On 2019-05-12, Aleksa Sarai <cyphar@cyphar.com> wrote:
> On 2019-05-12, Linus Torvalds <torvalds@linux-foundation.org> wrote:
> > On Sat, May 11, 2019 at 7:37 PM Andy Lutomirski <luto@amacapital.net> wrote:
> > > I bet this will break something that already exists. An execveat()
> > > flag to turn off /proc/self/exe would do the trick, though.
> > 
> > Thinking more about it, I suspect it is (once again) wrong to let the
> > thing that does the execve() control that bit.
> > 
> > Generally, the less we allow people to affect the lifetime and
> > environment of a suid executable, the better off we are.
> > 
> > But maybe we could limit /proc/*/exe to at least not honor suid'ness
> > of the target? Or does chrome/runc depend on that too?
> 
> Speaking on the runc side, we don't depend on this. It's possible
> someone depends on this for fexecve(3) -- but as mentioned before in
> newer kernels glibc uses execve(AT_EMPTY_PATH).
> 
> I would like to point out though that I'm a little bit cautious about
> /proc/self/exe-specific restrictions -- because a trivial way to get
> around them would be to just open it with O_PATH (and you end up with a
> /proc/self/fd/ which is equivalent). Unfortunately blocking setuid exec
> on all O_PATH descriptors would break even execve(AT_EMPTY_PATH) of
> setuid descriptors.
> 
> The patches I mentioned (which Andy and I discussed off-list) would
> effectively make the magiclink modes in /proc/ affect how you can
> operate on the path (no write bit in the mode, cannot re-open it write).
> One aspect of this is how to handle O_PATH and in particular how do we
> handle an O_PATH re-open of an already-restricted magiclink.
> 
> Maybe we could make it so that setuid is disallowed if you are dealing
> with an O_PATH fd which was a magiclink. Effectively, on O_PATH open you
> get an fmode_t saying FMODE_SETUID_EXEC_ALLOWED *but* if the path is a
> magiclink this fmode gets dropped and when the fd is given to
> execveat(AT_EMPTY_PATH) the fmode is checked and setuid-exec is not
> allowed.

... and obviously /proc/self/exe would have an fmode
~FMODE_SETUID_EXEC_ALLOWED from the outset. The reason for this slightly
odd semantic would be to continue to allow O_PATH setuid-exec as long as
the O_PATH was opened from an actual path rather than a magiclink.
Andy Lutomirski May 12, 2019, 2:34 p.m.
> On May 12, 2019, at 6:35 AM, Aleksa Sarai <cyphar@cyphar.com> wrote:
> 
>> On 2019-05-12, Linus Torvalds <torvalds@linux-foundation.org> wrote:
>>> On Sat, May 11, 2019 at 7:37 PM Andy Lutomirski <luto@amacapital.net> wrote:
>>> I bet this will break something that already exists. An execveat()
>>> flag to turn off /proc/self/exe would do the trick, though.
>> 
>> Thinking more about it, I suspect it is (once again) wrong to let the
>> thing that does the execve() control that bit.
>> 
>> Generally, the less we allow people to affect the lifetime and
>> environment of a suid executable, the better off we are.
>> 
>> But maybe we could limit /proc/*/exe to at least not honor suid'ness
>> of the target? Or does chrome/runc depend on that too?
> 
> Speaking on the runc side, we don't depend on this. It's possible
> someone depends on this for fexecve(3) -- but as mentioned before in
> newer kernels glibc uses execve(AT_EMPTY_PATH).

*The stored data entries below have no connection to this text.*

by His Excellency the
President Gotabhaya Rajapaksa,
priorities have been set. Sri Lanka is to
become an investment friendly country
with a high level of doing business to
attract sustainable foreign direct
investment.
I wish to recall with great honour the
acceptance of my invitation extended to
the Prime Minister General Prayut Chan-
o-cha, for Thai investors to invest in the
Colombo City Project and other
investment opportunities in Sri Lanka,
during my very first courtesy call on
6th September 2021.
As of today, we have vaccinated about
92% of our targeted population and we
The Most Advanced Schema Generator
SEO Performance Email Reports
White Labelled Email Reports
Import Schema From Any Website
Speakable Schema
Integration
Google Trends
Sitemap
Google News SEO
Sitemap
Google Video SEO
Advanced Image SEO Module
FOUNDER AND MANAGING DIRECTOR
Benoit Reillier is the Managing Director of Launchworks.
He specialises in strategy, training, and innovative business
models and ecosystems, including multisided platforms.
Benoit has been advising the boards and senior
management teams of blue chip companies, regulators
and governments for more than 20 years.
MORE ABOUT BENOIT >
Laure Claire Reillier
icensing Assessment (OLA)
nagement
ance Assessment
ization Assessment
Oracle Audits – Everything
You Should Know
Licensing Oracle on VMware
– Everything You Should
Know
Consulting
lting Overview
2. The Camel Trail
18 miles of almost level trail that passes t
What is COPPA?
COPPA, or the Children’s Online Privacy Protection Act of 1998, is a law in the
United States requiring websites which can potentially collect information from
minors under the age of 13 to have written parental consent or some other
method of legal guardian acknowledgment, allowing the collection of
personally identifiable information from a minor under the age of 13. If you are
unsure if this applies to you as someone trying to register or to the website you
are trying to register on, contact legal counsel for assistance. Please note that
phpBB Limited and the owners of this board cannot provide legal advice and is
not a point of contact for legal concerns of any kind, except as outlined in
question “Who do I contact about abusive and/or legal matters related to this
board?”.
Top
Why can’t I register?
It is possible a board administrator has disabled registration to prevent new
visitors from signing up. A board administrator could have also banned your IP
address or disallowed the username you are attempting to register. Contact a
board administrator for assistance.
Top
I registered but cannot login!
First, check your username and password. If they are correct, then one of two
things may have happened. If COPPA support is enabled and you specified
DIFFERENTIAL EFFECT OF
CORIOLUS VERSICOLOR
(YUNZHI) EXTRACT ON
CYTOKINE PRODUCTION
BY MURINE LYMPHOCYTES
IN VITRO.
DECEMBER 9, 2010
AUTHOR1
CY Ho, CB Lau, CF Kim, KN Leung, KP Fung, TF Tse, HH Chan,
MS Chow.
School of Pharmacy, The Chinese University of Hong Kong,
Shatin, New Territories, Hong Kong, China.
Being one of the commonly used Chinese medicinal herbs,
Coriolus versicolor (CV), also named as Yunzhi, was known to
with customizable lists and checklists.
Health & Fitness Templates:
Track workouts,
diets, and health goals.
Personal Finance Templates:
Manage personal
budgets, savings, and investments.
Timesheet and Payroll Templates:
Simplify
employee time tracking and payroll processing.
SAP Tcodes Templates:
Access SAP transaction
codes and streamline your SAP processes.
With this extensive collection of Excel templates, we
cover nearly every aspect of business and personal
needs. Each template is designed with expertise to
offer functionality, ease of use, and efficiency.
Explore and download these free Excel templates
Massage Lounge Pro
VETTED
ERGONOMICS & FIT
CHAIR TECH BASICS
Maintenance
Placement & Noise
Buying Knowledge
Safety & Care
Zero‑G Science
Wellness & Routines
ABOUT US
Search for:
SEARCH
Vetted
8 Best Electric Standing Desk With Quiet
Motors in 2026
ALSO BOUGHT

Why are we concerned about suid?  Don’t we already block suid if the path being execed doesn’t come from the current mountns?  That should mostly cover the things we care about, no?

I suppose we could also block suid for deleted files, so that deleting a known-buggy suid binary becomes more reliable. But every sensible package tool should already be chmoding the suid away before unlinking.